Given the speed and ease for knowledge-sharing, we are all at a great advantage. I so appreciate all of you, my peers in the industry, who teach me something new, often daily. Equally, I feel compelled to share if I can provide value to the conversation…
I believe there are fundamental misconceptions among some in the Healthcare sector of the A/E Industry around the reasons for medical equipment changes. I hope this post will catalyze more dialogue on this topic to provide more clarity, particularly reasons for equipment changes late in a project.
I was recently forwarded an article, distributed by CBRE Healthcare Perspectives titled: The Changing Procurement Model for Medical Equipment. (Complete article here.). The title perked my interest. After reading it, I must say I strongly disagree with the assumption re some causes for construction change orders.
The claim is made that NDA’s (Non-Disclosure Agreements) are the primary cause of Change Orders. One could imply that if the vendors were more forthcoming about their future innovation, then there would be no more change orders (or at least very few). In my 15+ years of experience, it’s not NDA’s preventing vendors from talking about changes… it’s the Federal Drug Administration (FDA).
Section 501(k), Federal Act that governs medical devices, prohibits vendors from marketing a device until the FDA has reviewed it and determined its safety and/or effectiveness. The time to obtain a clearance could be as short as 90 days (FDA’s sourced number) or as long as years. In the meantime, the vendor cannot communicate (market) any aspect of the new equipment to the public for fear of risking the approval status. I don’t see how any more blame can be placed on the vendors for not communicating future changes.
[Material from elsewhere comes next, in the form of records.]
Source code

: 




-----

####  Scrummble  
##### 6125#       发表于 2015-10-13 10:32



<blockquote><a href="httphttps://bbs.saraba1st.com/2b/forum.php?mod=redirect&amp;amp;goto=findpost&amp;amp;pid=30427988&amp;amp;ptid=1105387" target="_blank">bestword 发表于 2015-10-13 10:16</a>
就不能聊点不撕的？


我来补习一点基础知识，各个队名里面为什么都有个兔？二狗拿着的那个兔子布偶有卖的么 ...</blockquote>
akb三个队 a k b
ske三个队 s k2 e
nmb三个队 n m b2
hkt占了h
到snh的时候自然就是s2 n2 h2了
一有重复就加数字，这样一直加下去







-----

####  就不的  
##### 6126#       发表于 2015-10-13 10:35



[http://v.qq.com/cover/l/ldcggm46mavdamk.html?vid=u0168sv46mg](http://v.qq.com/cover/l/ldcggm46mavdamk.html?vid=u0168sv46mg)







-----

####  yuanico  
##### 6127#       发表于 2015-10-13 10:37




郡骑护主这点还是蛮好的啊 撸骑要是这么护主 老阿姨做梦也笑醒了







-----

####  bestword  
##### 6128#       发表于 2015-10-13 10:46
Other items in the article…
I have some differing opinions regarding Revit driving decisions or causing change orders. Revit is a design tool meant to aid in the construction process. Many factors play into an owner’s decision about medical equipment. (More on this topic in a future discussion.)
Additionally, I disagree that equipment vendors will not provide site specific drawings without a PO. We deal with this on every project. Many vendors will provide the drawings. For the few that will not, there are alternative ways to obtain site specific information needed for the A/E construction documents.
I remind all, vendor drawings are informational only, NOT for construction; and it’s the responsibility of the A/E team to provide engineered-stamped drawings from the information provided. Simply stating “refer to vendor drawing” is not a substitute for engineered construction documents.
It’s true, sometimes equipment updates can cause change orders, and, despite my disagreements with this article, I do agree with the conclusion. Managing a successful construction project is all about managing the process, seeking input from the facility stakeholders and remaining in contact with vendors.
My apologies for any potential offense to the author. As I stated previously, I appreciate the knowledge sharing provided. Likewise, I feel compelled to do the same, to help richen the quality of information. I welcome others to do so too.